Lawns in April

photo of a bright green lawn with orange flowers and mulch

Fertilizing with DIMENSION Crabgrass Control

Crabgrass is an annual grassy weed.  Seeds begin to germinate in early May and continue germinating into July.  The crabgrass plants grow slowly until late June when the soil is thoroughly warm. Then, they take off in July and August, spreading throughout sunny areas of lawns and crowding out semi-dormant desirable grasses.  Although post-emergent crabgrass control products are now available that are quite effective, the best and easiest way to eliminate crabgrass from your lawns is to apply DIMENSION pre-emergent crabgrass control with organic-based 17-2-4 slow-release fertilizer in April.  This will prevent crabgrass seed germination for up to 16 weeks. This is long enough to span crabgrass season AND gently feed the lawn through late spring.

Fertilizing without Crabgrass Control

For those of you with:

  • very shady lawns (who don’t have to deal with crabgrass),
  • those of you who have recently seeded lawns and seed germination is not yet complete, and
  • those of you who plan to seed sometime later this spring (ill advised except in emergency situations),

you will still want to feed your lawns this spring.  We sell an excellent slow-release (8 weeks) organic-based, controlled-release 16-2-3 fertilizer.

Broadleaf Weed Control with liquid TRIMEC

Broadleaf weeds can ONLY be killed when leaves and/or roots are ACTIVELY growing.  Some are active in March & April such as ground ivy, wild violets, chickweed and hairy bittercress.   Others are warm season weeds and don’t grow actively until late April, May and June. These are warm season perennials and summer annuals such as dandelions, plantain, oxalis and spurge.  As a general rule in nature, active growth BEGINS on warm weather weeds with flower bloom.

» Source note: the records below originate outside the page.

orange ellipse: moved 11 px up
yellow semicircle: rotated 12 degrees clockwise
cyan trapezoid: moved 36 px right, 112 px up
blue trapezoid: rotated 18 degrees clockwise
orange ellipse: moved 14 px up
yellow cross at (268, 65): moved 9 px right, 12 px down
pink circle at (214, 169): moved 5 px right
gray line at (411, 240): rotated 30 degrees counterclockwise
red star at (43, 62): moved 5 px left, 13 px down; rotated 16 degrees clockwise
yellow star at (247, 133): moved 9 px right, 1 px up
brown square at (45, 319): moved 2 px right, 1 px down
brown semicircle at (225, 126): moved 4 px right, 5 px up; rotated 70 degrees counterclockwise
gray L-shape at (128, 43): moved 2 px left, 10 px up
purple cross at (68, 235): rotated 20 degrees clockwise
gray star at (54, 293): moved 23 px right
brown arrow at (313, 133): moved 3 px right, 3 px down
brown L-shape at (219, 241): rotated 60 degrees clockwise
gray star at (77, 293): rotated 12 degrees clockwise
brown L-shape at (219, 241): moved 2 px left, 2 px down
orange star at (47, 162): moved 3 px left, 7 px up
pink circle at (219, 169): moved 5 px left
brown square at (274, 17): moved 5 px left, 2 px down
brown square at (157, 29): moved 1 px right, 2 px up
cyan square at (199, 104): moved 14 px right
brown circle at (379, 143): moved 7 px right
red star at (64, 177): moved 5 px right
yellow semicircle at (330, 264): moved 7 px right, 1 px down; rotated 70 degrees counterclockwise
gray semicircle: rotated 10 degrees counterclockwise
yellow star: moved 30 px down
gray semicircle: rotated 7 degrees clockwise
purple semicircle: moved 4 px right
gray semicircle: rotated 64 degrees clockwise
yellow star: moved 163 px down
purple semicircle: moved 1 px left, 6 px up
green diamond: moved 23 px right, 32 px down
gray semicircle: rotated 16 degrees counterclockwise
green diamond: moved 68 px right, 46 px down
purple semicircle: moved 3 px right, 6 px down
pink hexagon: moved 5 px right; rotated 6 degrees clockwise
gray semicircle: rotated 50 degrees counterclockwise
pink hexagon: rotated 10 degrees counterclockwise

So it’s best to wait at least until the weeds are in full bloom.  Apply liquid TRIMEC herbicide to actively growing weedy lawns and watch the weeds fade away – without harming desirable turf at all.  Do not apply TRIMEC when rain is expected within 12-24 hours, and avoid mowing lawns for 24 hours before or after application.

Spring Seeding

As a general rule, never seed in the spring unless you have an absolute emergency (brand new lawn or section, construction repair, heavy shade).  In the spring, soil temperatures are cool until well into May and seed germination will be slow and incomplete.  When you seed, you cannot do either crabgrass or broadleaf weed control until young grass establishment is complete, so weeds will compete with the young seedlings.  And seed sown in the spring will not have time to establish much of a root system, which means summer drought and heat will greatly thin the new lawn.  In summary, only seed in the spring if you absolutely have to.  Seeding is best done by far in late August, September and October.

Core Aerating and/or Liming in April

Because we are blessed with heavy, clayey, acidic soils in southeastern PA, we must regularly amend the soils we’re trying to grow our lovely lawns in.  Liming regularly (at least once a year) sweetens the acidic soil and allows fertilizers to work more effectively. Core aerating (the removal of soil plugs from the lawn by running an aerator over it) once or twice a year enables moisture to enter deeper into the soil and creates deeper, denser root systems.  April is a great time to lime with easy-to-spread pelletized lime or Cal-Turf Pro high efficiency lime.  Core aeration can be done any time when turf is growing actively (spring or fall) and when there’s enough soil moisture to allow the aerators to pull 2”-3” long plugs.